START PASSAGE SHOWN
The Central Queensland NRL bid was a bid launched in March 2009 that tried to represent Central Queensland in an expanded National Rugby League competition. The bid was headquartered in Rockhampton, Queensland.

History and bid region

Rugby League has been played in Central Queensland for over a century and is currently represented in the Queensland Cup by the Central Queensland Capras.
The bid aims to unite a region from Bundaberg in the south to Mackay in the north and west to the state border. Local government areas in the bid region, such as Rockhampton Regional Council and Mackay Regional Council also officially support the bid.

Home ground
Rockhampton's largest stadium is Browne Park and is home to the Capras. The bid has proposed that the club will play out of a new stadium to be built in Rockhampton, called CQ Stadium & Convention Centre.
 
In July 2013 both sides of government promised a detailed design and feasibility study for a new stadium to be conducted and carried out before 2015.

Bid Chairman Geoff Murphy has suggested that while the club will call Rockhampton home, both trials and premiership matches could be taken to other cities in the CQ NRL bid region, such as Mackay, when the team is admitted to the NRL.
END PASSAGE SHOWN
START RECORDS SHOWN
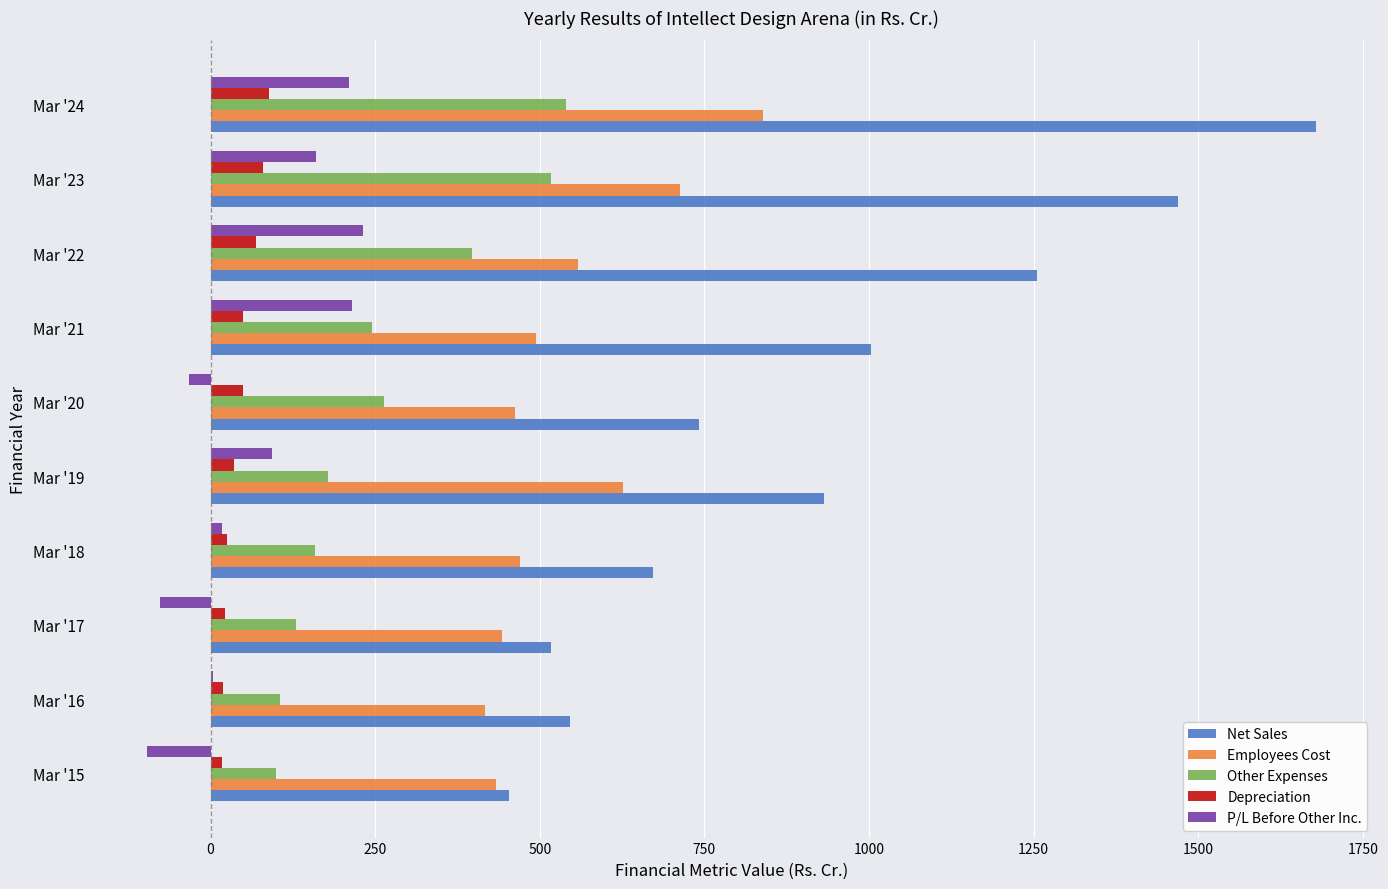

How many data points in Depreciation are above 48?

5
END RECORDS SHOWN
START RECORDS SHOWN
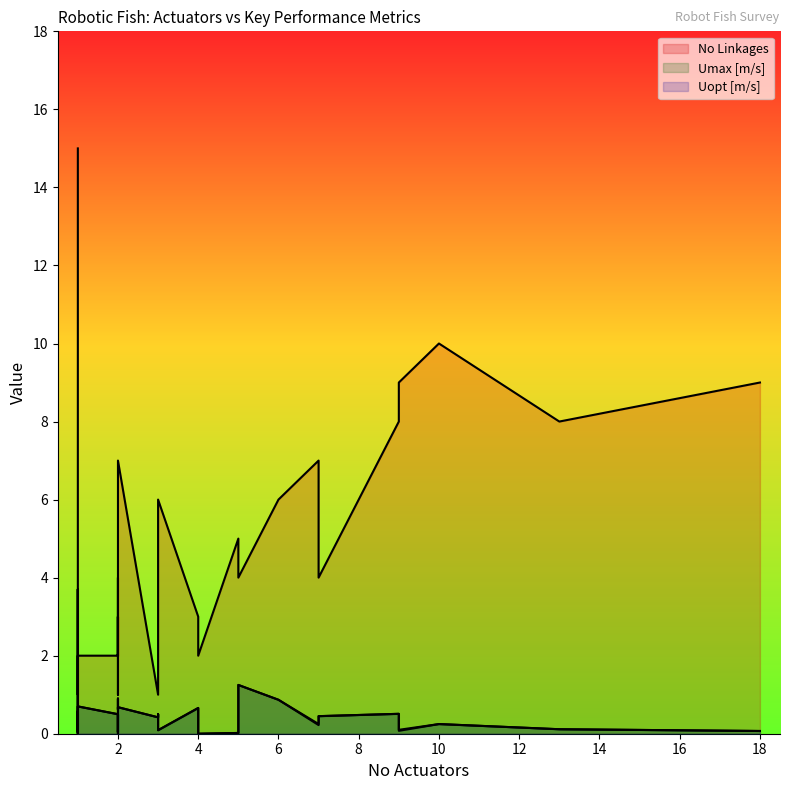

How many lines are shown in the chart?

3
END RECORDS SHOWN
START RECORDS SHOWN
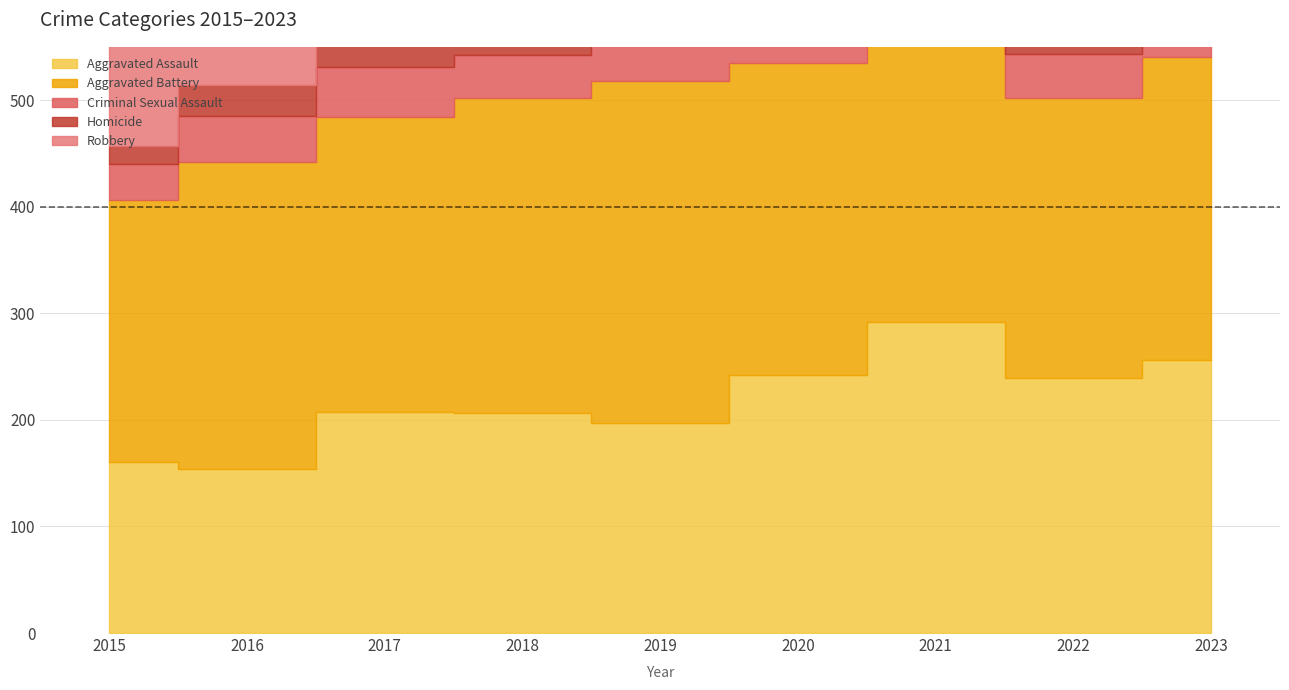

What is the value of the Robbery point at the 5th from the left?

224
END RECORDS SHOWN
WORK TASK 1: Retype the passage on the Central Queensland NRL bid from "The bid aims" up to and including "out before 2015.".
WORK TASK 2: Collect every line of the entries that contains the string "many", matching case exactly.

YOUR RESPONSE 1:
The bid aims to unite a region from Bundaberg in the south to Mackay in the north and west to the state border. Local government areas in the bid region, such as Rockhampton Regional Council and Mackay Regional Council also officially support the bid.

Home ground
Rockhampton's largest stadium is Browne Park and is home to the Capras. The bid has proposed that the club will play out of a new stadium to be built in Rockhampton, called CQ Stadium & Convention Centre.
 
In July 2013 both sides of government promised a detailed design and feasibility study for a new stadium to be conducted and carried out before 2015.

YOUR RESPONSE 2:
How many data points in Depreciation are above 48?
How many lines are shown in the chart?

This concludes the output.